Bereits in den 1960er Jahren erblickte ein sehr buntes Superhelden-Team das Licht der Welt. Es war das Silver Age of Comic Books. Es war eine Zeit, in der die Comics einen leichtherzigen, fast absurden Ton anschlugen. Denn sie mussten die Auflagen des Comic Code erfüllen, der Comics als gefährdend für Jugendliche einstufte. In dieser Zeit wurden Reihen wie die Superfreunde, Superboy und andere, junge Titel geboren. Darunter war auch eine Serie, die sich mit den jugendlichen Sidekicks der etablierten Helden beschäftigen sollte. Die Teen Titans erblickten das Licht der Welt.

Erst in den 1980er-Jahren gelang dem Team jedoch der große Durchbruch. Damals bestand die Gruppe aus Dick Grayson alias Nightwing, der zuvor als Robin an Batmans Seite gedient hatte, der düsteren Halbdämonin Raven, dem Gestaltwandler Beast Boy, der attraktiven Sternenprinzessin Starfire und natürlich dem Kid Flash Wally West. Auch Wonder Girl und Cyborg waren mit von der Partie.

============

**Aufgabe A**
Entnimm dem Text über die Teen Titans den Abschnitt zwischen "Bereits in den" und "erblickten das Licht der Welt.", beide eingeschlossen, und gib ihn wortgetreu wieder.
**Aufgabe B**
Setz den Text über die Teen Titans dort fort, wo er endet.

**Einträge**

============

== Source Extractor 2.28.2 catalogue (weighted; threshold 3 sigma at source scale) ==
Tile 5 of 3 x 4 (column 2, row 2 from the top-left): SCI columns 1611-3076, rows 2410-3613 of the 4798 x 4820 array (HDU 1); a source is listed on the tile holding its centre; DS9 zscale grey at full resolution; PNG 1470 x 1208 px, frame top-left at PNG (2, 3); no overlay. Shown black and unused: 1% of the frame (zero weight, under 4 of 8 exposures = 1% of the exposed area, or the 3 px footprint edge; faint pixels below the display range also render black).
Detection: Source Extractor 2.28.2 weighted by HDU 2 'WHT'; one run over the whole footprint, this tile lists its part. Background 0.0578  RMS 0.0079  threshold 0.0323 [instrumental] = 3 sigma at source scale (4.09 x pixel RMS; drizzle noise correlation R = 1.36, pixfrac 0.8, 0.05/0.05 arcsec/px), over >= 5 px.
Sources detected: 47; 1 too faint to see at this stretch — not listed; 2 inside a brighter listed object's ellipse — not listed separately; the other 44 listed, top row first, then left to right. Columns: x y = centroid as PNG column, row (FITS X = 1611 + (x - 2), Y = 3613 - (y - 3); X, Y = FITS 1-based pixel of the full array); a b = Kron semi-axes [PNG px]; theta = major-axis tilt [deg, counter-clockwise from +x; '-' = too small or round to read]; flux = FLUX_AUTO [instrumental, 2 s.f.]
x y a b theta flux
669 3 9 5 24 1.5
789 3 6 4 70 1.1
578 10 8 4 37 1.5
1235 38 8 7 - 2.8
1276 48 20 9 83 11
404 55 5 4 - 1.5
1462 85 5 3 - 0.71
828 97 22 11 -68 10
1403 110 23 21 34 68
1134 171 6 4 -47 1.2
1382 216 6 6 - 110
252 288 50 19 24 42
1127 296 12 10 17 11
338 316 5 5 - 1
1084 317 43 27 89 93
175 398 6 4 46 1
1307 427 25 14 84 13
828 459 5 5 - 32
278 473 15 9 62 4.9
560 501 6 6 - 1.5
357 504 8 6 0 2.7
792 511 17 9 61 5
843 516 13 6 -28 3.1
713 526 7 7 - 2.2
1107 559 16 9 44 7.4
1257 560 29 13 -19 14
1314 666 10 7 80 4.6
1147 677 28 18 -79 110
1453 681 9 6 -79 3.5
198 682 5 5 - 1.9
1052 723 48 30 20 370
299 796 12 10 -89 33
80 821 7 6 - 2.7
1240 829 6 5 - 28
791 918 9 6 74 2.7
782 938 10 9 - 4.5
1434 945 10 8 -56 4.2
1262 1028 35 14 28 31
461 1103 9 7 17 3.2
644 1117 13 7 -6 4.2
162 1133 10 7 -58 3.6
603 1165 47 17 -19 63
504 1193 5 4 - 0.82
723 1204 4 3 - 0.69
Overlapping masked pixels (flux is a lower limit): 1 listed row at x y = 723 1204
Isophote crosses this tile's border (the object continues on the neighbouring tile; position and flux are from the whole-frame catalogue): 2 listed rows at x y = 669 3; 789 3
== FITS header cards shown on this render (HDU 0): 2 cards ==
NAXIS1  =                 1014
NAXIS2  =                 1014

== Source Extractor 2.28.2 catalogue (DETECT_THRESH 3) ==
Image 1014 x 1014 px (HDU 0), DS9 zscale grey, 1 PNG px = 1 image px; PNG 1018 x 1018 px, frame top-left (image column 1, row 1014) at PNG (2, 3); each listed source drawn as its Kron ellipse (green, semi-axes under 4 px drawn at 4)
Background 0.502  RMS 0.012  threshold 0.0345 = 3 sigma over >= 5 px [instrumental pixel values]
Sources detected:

============

**Antwort A**
Bereits in den 1960er Jahren erblickte ein sehr buntes Superhelden-Team das Licht der Welt. Es war das Silver Age of Comic Books. Es war eine Zeit, in der die Comics einen leichtherzigen, fast absurden Ton anschlugen. Denn sie mussten die Auflagen des Comic Code erfüllen, der Comics als gefährdend für Jugendliche einstufte. In dieser Zeit wurden Reihen wie die Superfreunde, Superboy und andere, junge Titel geboren. Darunter war auch eine Serie, die sich mit den jugendlichen Sidekicks der etablierten Helden beschäftigen sollte. Die Teen Titans erblickten das Licht der Welt.

**Antwort B**
Zuvor hatten Helden wie Hawk und Dove, Bat Teen, Lilith und Harlequin (nicht zu verwechseln mit der heute beliebten Harley Quinn) die Reihen gefüllt, und die Besetzung war einem ständigen Wechsel unterworfen. Die Serie lebte von ihrer Spritzigkeit und ihren Soap-Opera-Elementen, die eine junge Leserschaft fesseln sollten. Die Hochzeit von Nightwing und Starfire schrieb Comic-Geschichte.

Der erfolgreichste Run der Reihe fand unter Meisterautor Marv Wolfman statt und ist im Sammelband Der Judas-Auftrag nachzulesen. Diese Story wurde kürzlich auch als Animationsfilm recht gut umgesetzt. Hier trifft das junge Team auf Deathstroke, eine Schöpfung Wolfmans und mittlerweile einer der beliebtesten Schurken des DC-Universums.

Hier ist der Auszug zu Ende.